Das weitere Übersetzungsgetriebe und die übrigen teile der Uhr entsprechen den bei
den vorherigen Figur beschriebenen, so daß sich wiederum die erfindungsgemäße
Anzeige der Uhrzeit ergibt.
Es versteht sich, daß das beschriebene Übersetzungsverhältnis auch durch andere
Zahnradkombinationen erreicht werden kann.
Claims (7)
1. Mechanik für eine Uhr mit einer Minutenanzeige und einem Stundenzeiger, die
jeweils auf einer Achse befestigt sind, wobei die Achsen über ein
Übersetzungsgetriebe in Triebverbindung stehen,
dadurch gekennzeichnet, daß
als Minutenanzeige ein Minutenzeigerzifferblatt (10) vorgesehen ist und daß die
beiden Achsen (2, 8) zueinander ein Übersetzungsverhältnis von 13 : 1 aufweisen.
2. Mechanik für eine Uhr nach Anspruch 1, dadurch gekennzeichnet, daß die mit
dem Minutenzeigerzifferblatt (11) verbundene Achse (2) mit einer
Geschwindigkeit von 13 Umdrehungen in 12 Stunden angetrieben wird.
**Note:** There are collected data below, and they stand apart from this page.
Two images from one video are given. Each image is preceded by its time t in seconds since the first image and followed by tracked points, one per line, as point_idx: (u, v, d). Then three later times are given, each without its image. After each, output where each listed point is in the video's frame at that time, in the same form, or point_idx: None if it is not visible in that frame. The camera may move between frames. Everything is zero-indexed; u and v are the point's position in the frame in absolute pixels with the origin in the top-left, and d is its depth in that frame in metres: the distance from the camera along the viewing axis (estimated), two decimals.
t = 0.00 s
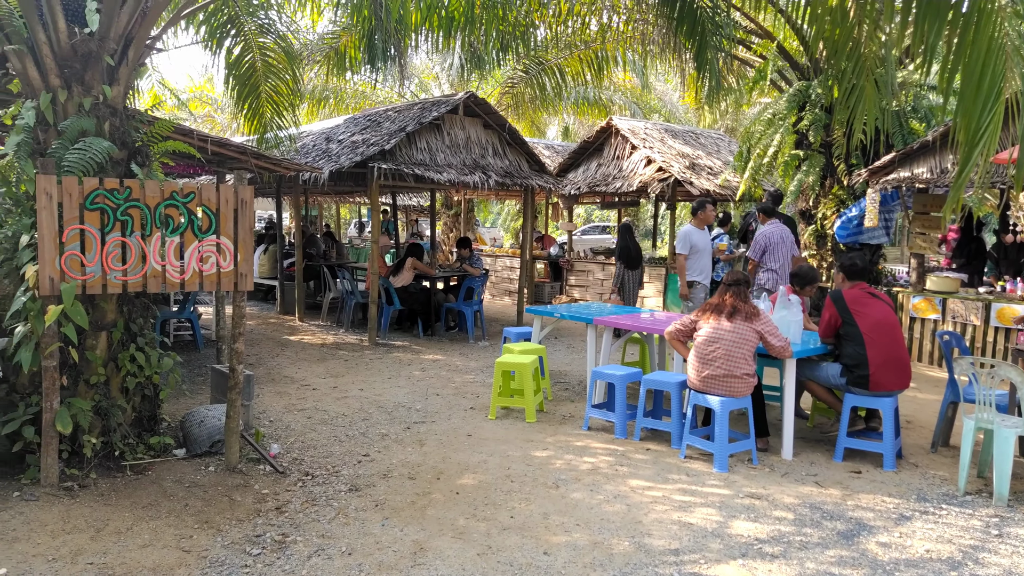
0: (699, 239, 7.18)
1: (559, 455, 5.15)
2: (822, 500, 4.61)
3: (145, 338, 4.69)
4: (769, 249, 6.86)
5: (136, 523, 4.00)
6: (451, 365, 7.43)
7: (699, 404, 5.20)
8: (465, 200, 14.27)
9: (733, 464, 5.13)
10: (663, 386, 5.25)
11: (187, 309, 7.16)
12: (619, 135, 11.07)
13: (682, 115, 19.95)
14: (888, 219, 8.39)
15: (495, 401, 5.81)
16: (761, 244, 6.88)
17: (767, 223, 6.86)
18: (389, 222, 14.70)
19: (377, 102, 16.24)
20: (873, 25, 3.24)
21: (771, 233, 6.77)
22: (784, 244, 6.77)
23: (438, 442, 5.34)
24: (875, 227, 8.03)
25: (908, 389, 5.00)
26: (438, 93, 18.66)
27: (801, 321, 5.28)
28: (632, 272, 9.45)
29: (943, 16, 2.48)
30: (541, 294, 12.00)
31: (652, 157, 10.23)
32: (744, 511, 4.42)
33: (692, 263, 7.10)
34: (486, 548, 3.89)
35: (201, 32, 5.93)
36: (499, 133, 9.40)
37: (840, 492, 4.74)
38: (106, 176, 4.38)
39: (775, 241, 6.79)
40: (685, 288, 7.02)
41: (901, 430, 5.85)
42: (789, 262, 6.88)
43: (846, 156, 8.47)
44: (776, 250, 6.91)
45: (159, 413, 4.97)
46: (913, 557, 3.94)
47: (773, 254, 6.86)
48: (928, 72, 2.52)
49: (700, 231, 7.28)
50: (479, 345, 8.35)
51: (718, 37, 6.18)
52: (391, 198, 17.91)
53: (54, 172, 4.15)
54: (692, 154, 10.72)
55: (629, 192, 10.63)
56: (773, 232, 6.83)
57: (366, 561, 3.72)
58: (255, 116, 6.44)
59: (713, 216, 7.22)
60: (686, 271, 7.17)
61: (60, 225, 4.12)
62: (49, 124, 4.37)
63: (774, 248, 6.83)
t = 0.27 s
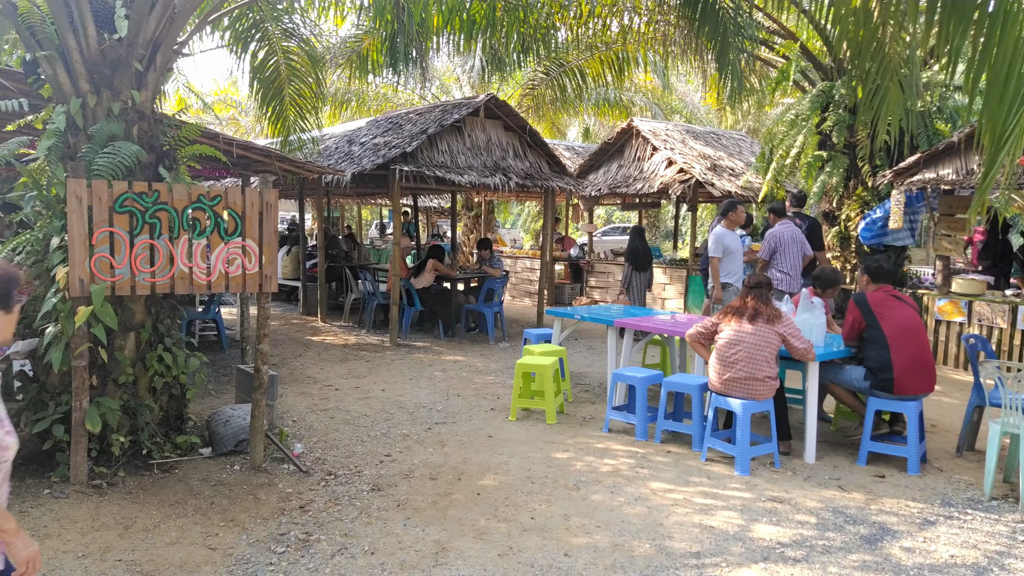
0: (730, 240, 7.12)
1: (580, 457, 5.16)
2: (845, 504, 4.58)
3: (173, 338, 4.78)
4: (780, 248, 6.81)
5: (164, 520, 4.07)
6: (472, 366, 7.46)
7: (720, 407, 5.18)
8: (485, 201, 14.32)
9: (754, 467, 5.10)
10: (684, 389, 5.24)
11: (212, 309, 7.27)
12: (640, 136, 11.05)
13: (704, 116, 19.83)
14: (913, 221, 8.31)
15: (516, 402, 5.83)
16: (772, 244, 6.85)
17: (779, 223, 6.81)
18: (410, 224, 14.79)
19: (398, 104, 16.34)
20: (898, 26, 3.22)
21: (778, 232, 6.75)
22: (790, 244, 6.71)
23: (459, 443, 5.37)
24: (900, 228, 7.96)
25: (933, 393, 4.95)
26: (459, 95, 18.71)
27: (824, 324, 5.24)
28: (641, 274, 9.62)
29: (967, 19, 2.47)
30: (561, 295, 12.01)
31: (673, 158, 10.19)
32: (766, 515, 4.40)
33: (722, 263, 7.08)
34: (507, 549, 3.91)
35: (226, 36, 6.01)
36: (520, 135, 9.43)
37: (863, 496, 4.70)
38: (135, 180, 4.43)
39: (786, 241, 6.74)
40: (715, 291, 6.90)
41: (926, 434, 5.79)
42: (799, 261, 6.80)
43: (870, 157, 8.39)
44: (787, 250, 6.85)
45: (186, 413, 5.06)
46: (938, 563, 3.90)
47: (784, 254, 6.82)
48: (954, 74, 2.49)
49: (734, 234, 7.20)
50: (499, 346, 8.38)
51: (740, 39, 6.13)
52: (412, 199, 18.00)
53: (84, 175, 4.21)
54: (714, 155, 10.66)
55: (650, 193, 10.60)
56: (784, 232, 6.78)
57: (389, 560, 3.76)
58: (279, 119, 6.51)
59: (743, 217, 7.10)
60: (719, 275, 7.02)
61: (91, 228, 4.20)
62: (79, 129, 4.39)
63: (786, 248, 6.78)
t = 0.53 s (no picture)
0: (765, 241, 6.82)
1: (602, 457, 5.16)
2: (871, 507, 4.53)
3: (201, 337, 4.86)
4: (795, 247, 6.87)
5: (192, 516, 4.14)
6: (495, 366, 7.49)
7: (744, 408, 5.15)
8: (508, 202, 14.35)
9: (779, 470, 5.07)
10: (707, 390, 5.22)
11: (239, 309, 7.37)
12: (663, 136, 11.00)
13: (728, 115, 19.67)
14: (942, 221, 8.18)
15: (538, 402, 5.84)
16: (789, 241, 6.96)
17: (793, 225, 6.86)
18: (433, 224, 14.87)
19: (421, 105, 16.43)
20: (928, 26, 3.18)
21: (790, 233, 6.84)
22: (800, 246, 6.71)
23: (482, 442, 5.40)
24: (928, 229, 7.86)
25: (962, 395, 4.87)
26: (482, 96, 18.77)
27: (850, 325, 5.19)
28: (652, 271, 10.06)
29: (997, 18, 2.44)
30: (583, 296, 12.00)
31: (696, 158, 10.13)
32: (790, 518, 4.36)
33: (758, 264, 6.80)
34: (530, 548, 3.92)
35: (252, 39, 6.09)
36: (542, 136, 9.44)
37: (889, 500, 4.65)
38: (165, 181, 4.52)
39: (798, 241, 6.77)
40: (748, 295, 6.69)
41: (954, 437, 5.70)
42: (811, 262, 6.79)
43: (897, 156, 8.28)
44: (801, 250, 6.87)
45: (213, 410, 5.14)
46: (967, 568, 3.84)
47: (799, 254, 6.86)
48: (983, 73, 2.46)
49: (772, 232, 6.96)
50: (521, 346, 8.40)
51: (765, 39, 6.08)
52: (435, 199, 18.08)
53: (115, 177, 4.31)
54: (738, 155, 10.57)
55: (673, 193, 10.55)
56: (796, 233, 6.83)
57: (412, 558, 3.79)
58: (305, 120, 6.58)
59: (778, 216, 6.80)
60: (761, 275, 6.76)
61: (121, 228, 4.29)
62: (110, 131, 4.49)
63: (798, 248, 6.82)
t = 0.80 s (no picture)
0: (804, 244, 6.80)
1: (626, 459, 5.16)
2: (899, 512, 4.47)
3: (230, 336, 4.93)
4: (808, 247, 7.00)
5: (221, 512, 4.21)
6: (518, 366, 7.51)
7: (770, 411, 5.11)
8: (531, 203, 14.37)
9: (805, 473, 5.02)
10: (733, 392, 5.18)
11: (266, 309, 7.48)
12: (688, 137, 10.95)
13: (754, 115, 19.49)
14: (973, 222, 8.02)
15: (562, 403, 5.85)
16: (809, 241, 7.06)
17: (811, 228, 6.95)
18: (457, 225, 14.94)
19: (446, 106, 16.52)
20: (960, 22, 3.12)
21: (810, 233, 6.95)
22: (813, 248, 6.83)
23: (505, 442, 5.42)
24: (958, 230, 7.75)
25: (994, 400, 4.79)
26: (506, 97, 18.81)
27: (879, 328, 5.13)
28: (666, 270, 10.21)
29: None
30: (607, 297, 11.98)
31: (722, 158, 10.06)
32: (817, 522, 4.32)
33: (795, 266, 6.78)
34: (554, 549, 3.93)
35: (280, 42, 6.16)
36: (567, 136, 9.44)
37: (918, 504, 4.58)
38: (196, 183, 4.59)
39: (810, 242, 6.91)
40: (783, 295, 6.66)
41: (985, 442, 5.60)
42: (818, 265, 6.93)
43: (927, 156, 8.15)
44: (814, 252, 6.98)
45: (241, 408, 5.20)
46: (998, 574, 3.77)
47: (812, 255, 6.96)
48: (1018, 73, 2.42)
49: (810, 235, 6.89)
50: (545, 347, 8.41)
51: (793, 38, 6.03)
52: (459, 200, 18.15)
53: (148, 179, 4.41)
54: (764, 155, 10.48)
55: (698, 194, 10.49)
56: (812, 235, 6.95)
57: (437, 557, 3.82)
58: (330, 122, 6.62)
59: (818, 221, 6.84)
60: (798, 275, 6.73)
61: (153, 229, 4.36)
62: (143, 133, 4.55)
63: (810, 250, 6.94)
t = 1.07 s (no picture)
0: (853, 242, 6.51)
1: (652, 460, 5.14)
2: (931, 517, 4.39)
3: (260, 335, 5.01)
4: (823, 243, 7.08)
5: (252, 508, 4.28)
6: (544, 366, 7.52)
7: (799, 413, 5.05)
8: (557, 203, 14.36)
9: (835, 476, 4.95)
10: (761, 394, 5.14)
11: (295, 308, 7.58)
12: (716, 136, 10.88)
13: (783, 113, 19.27)
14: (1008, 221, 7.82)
15: (588, 403, 5.85)
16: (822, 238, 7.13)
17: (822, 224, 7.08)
18: (482, 225, 15.00)
19: (472, 107, 16.59)
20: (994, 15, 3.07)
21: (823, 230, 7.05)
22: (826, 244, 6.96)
23: (531, 442, 5.43)
24: (993, 230, 7.59)
25: None
26: (532, 97, 18.83)
27: (912, 329, 5.05)
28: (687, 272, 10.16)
29: None
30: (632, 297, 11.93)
31: (750, 158, 9.96)
32: (847, 525, 4.26)
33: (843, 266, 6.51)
34: (580, 549, 3.92)
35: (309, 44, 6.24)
36: (593, 137, 9.43)
37: (951, 509, 4.50)
38: (228, 184, 4.66)
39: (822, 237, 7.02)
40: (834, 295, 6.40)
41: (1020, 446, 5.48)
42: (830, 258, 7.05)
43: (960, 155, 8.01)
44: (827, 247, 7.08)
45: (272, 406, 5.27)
46: None
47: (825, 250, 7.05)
48: None
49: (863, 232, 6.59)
50: (570, 347, 8.40)
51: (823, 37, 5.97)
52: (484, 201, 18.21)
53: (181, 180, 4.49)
54: (794, 155, 10.36)
55: (725, 194, 10.41)
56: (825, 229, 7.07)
57: (464, 555, 3.84)
58: (358, 124, 6.66)
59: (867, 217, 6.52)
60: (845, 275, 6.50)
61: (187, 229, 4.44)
62: (177, 135, 4.63)
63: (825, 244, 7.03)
3. Mechanik für eine Uhr nach Anspruch 1 oder 2, dadurch gekennzeichnet, daß
das Übersetzungsgetriebe aus einer Übersetzungsachse (4) mit einem drehfest
verbundenen Zahnrad (5) mit 78 Zähnen, das mit einem auf der mit dem
Minutenzeigerzifferblatt (10) verbundenen Antriebsachse (2) drehfest
angeordneten Zahnrad (3) mit 24 Zähnen kämmt, und mit einem drehfest
verbundenen Zahnrad (6) mit 20 Zähnen, das mit einem auf der mit dem
Stundenzeiger (9) verbundenen Achse (8) drehfest angeordneten Zahnrad (7)
mit 80 Zähnen kämmt, besteht.
4. Mechanik für eine Uhr nach Anspruch 2 und 3, dadurch gekennzeichnet, daß als
Antrieb ein herkömmlicher Quarzantrieb vorgesehen ist, dessen Ausgangswelle
mit einem Zahnrad (1a) mit 26 Zähnen versehen ist, das mit dem Zahnrad (3) mit
24 Zähnen der Antriebsachse (2) kämmt.
5. Mechanik für eine Uhr nach einem der vorhergehenden Ansprüche, dadurch
gekennzeichnet, daß das Minutenzeigerzifferblatt (10) als Scheibe ausgebildet
ist, auf der die Einheiten und Symbole für die Minutenanzeige angeordnet sind.
6. Mechanik für eine Uhr nach Anspruch 5, dadurch gekennzeichnet, daß die
Einheiten auf drehbaren kleinen Scheiben (11) angebracht sind, die über ein
Getriebe (13, 14, 16) mit der Achse (8) des Stundenzeigers (9) in
Triebverbindung stehen.
7. Uhr mit einer Mechanik nach einem der vorhergehenden Ansprüche.